As a WP editorial emphasizes, the government doesn’t yet a have similar system in place for land border crossings or for people leaving the country.

“When soldiers arrive in Baghdad and get off the planes and into Humvees, they are immediately thrust into combat operations,” said one training officer, summarizing the point of the revised basic training. “They have to go in with a mind-set that they will engage and kill the enemy on their first day in country.” In a Page One feature, the Wall Street Journal notices that the Marines are taking a different approach, training Iraq-bound troops to “ask questions first and shoot later.” Or as one sergeant put it recently to some grunts, “What are you taught in boot camp? Kick ass and kill. That aggressiveness is not going to win in Iraq.”

Citing “rights advocates, opposition politicians and analysts” the WP reports on Page One that Egypt’s human rights record stinks. For those who haven’t noticed, Egypt features an authoritarian government with a “powerful state security apparatus that operates under far-reaching emergency laws and often deals brutally with opponents.” The Post adds that despite President Bush’s recent speech urging on democratic reform in the Arab world and Egypt specifically, critics complain that the nearly $2 billion in U.S. aid to Egypt “props up authoritarian rule” (as the article’s subhead puts it). American help slated to go to pro-democracy groups first has to be cleared with the Egyptian government, which often rejects the funding.
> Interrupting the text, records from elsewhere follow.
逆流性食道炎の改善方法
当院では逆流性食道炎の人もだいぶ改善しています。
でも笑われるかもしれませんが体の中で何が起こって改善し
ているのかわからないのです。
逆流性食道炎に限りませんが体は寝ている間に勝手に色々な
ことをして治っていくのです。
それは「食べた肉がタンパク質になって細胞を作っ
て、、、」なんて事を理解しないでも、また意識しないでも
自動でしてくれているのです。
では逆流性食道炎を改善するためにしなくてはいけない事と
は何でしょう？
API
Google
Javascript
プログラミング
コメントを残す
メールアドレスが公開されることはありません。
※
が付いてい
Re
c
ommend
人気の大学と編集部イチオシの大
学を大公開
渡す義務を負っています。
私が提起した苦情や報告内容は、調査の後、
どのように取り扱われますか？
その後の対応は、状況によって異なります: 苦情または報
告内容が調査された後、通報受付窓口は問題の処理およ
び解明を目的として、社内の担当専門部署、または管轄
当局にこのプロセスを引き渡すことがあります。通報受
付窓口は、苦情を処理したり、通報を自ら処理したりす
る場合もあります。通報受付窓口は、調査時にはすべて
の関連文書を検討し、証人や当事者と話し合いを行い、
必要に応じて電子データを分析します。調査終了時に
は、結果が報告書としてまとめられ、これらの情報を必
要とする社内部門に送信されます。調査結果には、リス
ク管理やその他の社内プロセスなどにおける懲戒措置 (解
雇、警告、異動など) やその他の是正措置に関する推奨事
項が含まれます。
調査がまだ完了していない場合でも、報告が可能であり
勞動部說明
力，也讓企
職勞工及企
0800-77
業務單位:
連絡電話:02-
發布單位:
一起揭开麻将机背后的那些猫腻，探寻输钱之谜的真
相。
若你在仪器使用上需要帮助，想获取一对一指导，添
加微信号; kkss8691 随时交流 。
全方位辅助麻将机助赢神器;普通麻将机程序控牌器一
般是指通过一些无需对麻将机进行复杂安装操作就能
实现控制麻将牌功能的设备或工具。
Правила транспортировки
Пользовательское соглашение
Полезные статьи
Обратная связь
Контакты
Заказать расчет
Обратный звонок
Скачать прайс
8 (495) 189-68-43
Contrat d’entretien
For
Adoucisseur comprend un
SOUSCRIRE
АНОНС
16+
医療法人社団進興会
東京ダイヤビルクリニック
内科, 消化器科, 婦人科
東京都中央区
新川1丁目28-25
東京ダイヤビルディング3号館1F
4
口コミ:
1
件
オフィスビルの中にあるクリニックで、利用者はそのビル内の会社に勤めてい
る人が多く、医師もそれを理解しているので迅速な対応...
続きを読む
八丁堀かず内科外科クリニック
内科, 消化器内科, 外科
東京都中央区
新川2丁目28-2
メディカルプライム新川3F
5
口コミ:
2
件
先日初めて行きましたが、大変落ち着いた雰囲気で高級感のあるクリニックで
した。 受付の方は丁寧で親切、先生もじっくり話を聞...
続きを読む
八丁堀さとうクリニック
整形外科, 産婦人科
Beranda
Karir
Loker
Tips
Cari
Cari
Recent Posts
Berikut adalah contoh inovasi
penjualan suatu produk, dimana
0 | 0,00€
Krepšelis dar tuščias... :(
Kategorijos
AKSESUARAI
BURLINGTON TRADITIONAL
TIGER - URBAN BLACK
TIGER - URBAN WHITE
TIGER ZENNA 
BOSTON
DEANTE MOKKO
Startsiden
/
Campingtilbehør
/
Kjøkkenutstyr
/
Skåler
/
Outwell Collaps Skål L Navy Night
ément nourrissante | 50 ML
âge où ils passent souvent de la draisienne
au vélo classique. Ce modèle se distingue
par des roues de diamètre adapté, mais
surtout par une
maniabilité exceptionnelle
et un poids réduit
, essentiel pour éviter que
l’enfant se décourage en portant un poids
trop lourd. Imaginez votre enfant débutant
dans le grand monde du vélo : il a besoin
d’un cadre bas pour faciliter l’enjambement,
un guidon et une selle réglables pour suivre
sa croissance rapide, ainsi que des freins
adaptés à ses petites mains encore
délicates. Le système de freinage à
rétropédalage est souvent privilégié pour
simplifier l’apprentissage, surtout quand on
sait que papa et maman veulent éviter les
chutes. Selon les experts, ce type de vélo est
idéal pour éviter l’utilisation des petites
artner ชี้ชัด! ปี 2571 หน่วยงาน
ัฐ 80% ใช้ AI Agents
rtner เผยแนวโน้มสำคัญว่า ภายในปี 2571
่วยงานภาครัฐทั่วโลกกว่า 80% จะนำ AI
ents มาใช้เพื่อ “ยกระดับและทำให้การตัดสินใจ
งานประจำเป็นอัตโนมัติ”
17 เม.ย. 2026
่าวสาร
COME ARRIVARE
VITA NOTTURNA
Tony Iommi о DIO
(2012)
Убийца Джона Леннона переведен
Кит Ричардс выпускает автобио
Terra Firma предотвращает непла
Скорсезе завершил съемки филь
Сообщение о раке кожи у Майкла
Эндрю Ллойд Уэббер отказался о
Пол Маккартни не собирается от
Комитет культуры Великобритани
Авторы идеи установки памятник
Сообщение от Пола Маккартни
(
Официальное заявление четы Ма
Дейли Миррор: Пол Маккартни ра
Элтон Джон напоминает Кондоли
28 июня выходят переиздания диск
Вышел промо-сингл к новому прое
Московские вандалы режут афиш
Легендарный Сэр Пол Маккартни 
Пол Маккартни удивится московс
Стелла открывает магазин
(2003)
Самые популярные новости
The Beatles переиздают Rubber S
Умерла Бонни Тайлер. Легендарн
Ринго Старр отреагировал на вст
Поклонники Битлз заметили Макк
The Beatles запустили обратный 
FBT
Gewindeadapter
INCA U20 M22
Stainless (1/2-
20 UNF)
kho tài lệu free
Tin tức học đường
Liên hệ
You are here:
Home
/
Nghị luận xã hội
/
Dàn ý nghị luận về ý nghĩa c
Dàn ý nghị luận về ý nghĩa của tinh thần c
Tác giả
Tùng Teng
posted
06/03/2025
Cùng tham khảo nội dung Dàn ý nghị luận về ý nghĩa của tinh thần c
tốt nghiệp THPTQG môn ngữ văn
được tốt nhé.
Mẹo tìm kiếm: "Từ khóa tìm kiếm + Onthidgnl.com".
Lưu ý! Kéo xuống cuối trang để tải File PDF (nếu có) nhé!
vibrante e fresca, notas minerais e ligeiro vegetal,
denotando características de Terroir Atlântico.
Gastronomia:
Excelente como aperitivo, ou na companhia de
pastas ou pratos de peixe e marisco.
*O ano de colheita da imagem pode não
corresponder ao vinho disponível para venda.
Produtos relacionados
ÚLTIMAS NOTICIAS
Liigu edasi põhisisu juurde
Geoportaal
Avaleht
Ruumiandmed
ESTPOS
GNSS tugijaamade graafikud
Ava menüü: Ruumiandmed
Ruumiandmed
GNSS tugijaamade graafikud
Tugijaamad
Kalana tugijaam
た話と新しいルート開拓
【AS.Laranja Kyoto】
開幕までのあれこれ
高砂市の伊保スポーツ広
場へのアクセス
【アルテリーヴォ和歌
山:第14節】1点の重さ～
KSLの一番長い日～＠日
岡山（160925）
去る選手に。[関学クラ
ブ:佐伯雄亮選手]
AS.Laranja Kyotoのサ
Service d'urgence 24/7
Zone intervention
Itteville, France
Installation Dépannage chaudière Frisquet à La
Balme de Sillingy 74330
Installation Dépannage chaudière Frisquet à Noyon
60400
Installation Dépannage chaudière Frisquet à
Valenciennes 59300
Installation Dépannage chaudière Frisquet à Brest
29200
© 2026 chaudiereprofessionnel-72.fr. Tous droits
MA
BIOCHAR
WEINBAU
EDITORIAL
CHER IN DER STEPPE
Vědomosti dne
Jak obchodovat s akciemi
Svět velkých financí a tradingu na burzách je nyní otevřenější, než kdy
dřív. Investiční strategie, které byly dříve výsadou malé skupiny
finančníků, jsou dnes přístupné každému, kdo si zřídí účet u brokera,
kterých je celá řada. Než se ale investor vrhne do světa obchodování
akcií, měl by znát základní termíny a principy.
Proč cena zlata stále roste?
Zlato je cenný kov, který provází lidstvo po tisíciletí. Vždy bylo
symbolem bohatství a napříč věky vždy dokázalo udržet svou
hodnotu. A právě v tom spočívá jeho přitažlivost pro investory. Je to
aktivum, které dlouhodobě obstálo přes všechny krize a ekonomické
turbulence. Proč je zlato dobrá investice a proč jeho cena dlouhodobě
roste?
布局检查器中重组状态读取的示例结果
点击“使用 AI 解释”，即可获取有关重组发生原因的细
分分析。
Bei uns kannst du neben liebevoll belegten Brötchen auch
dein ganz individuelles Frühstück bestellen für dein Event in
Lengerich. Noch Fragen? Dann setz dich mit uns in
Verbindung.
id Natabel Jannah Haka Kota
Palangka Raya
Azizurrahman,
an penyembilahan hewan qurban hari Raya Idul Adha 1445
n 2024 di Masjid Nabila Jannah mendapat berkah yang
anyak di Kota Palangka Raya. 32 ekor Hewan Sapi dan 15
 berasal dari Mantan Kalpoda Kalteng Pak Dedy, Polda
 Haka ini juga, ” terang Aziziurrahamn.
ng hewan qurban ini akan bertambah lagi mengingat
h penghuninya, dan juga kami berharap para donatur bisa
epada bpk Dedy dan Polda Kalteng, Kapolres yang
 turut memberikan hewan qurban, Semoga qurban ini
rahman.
The NYT and WP both mention inside that, with the administration softening various environmental rules, three top EPA enforcement officials have quit in the past two weeks. “The rug was pulled out from under us,” one of the recently departed figures told the Times. “You look around and say, ‘What contribution can I continue to make here?’ and it was limited.” The Post’s piece lacks any spicy quotes, instead emphasizing that the latest EPA official to leave said he’s only quitting because he was offered “a great job opportunity.”

A NYT investigation concludes that agricultural giant Monsanto may have conspired with another company to fix the price of genetically altered seeds. Monsanto denies the charges but some Monsanto rivals said the company also tried to get them in on the apparent fixing. The Times says its “unclear” whether the Justice Department is investigating.

The papers front Pete Rose’s admission that, contrary to his previous denials, he did gamble on Reds games in which he was the manager, though he says he never bet against the team. Rose made the acknowledgment in an autobiography he’s hawking and as part of a bid to be allowed back in baseball. Good luck: “I’m sure that I’m supposed to act all sorry or sad or guilty now that I’ve accepted that I’ve done something wrong,” Rose writes. “But you see, I’m just not built that way. So let’s leave it this like this: I’m sorry it happened and I’m sorry for all the people, fans and family it hurt. Let’s move on.”